» **Work instructions**:
Below are some entries; state how many of their lines contain the word "Araujo", with nothing else in the reply.

» **Data extract**:
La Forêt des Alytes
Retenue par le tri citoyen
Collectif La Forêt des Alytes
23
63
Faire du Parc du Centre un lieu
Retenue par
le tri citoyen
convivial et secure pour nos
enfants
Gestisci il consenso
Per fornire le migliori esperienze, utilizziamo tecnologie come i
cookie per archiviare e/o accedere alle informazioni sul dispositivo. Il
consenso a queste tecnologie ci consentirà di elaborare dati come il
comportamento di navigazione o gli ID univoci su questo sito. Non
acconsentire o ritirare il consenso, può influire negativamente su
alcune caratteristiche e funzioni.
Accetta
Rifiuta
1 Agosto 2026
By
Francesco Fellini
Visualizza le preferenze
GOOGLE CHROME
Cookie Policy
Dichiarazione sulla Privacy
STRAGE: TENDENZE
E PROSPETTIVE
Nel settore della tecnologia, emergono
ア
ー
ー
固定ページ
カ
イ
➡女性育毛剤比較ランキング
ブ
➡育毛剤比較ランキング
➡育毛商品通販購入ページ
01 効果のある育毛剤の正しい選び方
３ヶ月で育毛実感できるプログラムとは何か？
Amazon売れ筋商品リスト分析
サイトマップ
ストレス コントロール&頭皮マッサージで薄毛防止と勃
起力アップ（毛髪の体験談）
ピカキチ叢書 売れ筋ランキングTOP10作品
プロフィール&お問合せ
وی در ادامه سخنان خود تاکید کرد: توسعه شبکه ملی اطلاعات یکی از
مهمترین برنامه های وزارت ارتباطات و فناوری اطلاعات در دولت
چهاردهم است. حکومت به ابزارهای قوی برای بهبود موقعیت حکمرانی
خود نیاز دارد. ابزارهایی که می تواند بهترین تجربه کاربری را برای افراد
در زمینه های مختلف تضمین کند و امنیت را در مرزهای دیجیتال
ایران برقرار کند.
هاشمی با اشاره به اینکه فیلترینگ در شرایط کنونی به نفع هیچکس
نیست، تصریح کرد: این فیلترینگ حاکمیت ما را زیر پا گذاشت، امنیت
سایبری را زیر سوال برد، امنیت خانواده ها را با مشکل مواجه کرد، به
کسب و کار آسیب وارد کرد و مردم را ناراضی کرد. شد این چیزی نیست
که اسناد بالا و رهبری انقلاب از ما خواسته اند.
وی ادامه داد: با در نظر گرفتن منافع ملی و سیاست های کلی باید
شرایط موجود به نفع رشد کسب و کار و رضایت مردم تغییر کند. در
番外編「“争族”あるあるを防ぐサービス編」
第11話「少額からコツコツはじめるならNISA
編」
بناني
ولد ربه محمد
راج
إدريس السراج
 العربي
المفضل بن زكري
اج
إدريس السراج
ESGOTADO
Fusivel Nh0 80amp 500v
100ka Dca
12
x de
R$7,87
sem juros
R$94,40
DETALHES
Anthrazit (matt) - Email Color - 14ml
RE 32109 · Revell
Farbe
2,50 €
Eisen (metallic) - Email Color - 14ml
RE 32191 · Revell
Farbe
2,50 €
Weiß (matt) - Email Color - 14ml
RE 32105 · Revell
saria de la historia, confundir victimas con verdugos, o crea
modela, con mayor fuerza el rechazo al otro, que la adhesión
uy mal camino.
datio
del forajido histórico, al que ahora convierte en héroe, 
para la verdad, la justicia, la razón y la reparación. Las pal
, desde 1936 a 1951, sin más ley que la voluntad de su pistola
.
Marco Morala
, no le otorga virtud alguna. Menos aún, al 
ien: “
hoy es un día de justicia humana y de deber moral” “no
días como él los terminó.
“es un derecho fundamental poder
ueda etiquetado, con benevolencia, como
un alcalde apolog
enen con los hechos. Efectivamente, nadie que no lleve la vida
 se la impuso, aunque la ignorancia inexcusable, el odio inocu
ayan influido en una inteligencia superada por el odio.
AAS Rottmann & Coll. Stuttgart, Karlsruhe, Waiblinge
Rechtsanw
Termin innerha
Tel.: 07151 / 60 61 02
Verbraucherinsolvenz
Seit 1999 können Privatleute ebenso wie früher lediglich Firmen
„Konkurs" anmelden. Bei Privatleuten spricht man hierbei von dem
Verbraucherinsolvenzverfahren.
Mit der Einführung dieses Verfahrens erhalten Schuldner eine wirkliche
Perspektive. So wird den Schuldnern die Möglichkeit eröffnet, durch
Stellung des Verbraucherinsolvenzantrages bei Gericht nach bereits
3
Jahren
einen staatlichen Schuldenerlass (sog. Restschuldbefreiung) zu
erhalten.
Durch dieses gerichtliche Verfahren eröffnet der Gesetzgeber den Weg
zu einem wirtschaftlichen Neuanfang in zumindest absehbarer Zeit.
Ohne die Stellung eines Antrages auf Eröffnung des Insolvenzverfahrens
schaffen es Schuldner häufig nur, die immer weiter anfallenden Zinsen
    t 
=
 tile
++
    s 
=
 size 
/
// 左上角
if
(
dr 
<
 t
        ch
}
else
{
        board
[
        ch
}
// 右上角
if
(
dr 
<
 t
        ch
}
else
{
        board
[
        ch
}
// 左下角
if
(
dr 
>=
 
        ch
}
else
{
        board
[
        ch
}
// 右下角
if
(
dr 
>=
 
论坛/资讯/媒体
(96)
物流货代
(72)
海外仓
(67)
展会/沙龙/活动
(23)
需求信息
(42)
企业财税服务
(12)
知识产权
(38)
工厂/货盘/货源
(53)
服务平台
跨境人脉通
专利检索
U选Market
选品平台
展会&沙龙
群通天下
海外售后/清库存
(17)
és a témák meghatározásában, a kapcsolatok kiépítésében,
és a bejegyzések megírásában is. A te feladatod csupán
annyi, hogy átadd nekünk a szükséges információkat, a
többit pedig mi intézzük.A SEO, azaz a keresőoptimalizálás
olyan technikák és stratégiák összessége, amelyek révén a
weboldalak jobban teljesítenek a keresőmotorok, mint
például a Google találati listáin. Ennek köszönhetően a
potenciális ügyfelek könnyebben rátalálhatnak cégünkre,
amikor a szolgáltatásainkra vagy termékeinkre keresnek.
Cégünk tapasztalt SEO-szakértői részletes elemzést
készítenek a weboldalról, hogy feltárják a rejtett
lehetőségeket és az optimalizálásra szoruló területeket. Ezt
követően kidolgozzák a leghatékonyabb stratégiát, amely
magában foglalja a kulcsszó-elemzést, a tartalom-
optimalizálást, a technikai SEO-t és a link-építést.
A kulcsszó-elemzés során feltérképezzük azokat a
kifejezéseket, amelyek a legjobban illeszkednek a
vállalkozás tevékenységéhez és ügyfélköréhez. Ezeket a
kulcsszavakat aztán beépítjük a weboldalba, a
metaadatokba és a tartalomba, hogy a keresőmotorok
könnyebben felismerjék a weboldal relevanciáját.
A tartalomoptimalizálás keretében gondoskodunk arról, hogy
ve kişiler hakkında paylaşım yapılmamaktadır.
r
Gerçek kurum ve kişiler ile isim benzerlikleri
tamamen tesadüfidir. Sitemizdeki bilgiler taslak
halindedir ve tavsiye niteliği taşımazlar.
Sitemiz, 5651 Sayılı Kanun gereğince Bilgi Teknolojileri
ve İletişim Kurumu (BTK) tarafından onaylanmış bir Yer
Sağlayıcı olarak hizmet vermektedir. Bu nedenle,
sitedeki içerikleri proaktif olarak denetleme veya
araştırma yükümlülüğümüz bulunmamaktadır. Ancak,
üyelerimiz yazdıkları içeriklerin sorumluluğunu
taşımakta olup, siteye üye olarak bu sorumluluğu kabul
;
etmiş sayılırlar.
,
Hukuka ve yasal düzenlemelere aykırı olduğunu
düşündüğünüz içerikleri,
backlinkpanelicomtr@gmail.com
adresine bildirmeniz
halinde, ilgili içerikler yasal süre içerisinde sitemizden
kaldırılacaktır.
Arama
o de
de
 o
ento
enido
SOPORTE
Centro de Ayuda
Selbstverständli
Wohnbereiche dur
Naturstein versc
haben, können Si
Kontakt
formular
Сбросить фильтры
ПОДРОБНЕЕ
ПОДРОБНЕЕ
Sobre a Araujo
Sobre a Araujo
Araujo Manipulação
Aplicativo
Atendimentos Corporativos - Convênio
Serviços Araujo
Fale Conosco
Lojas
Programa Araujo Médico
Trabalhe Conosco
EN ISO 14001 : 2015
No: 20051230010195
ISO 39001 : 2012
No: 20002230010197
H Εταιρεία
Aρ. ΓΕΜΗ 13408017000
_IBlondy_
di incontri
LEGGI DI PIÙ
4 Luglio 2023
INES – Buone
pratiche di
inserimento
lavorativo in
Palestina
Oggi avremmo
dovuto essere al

» **Result for this exercise**:
5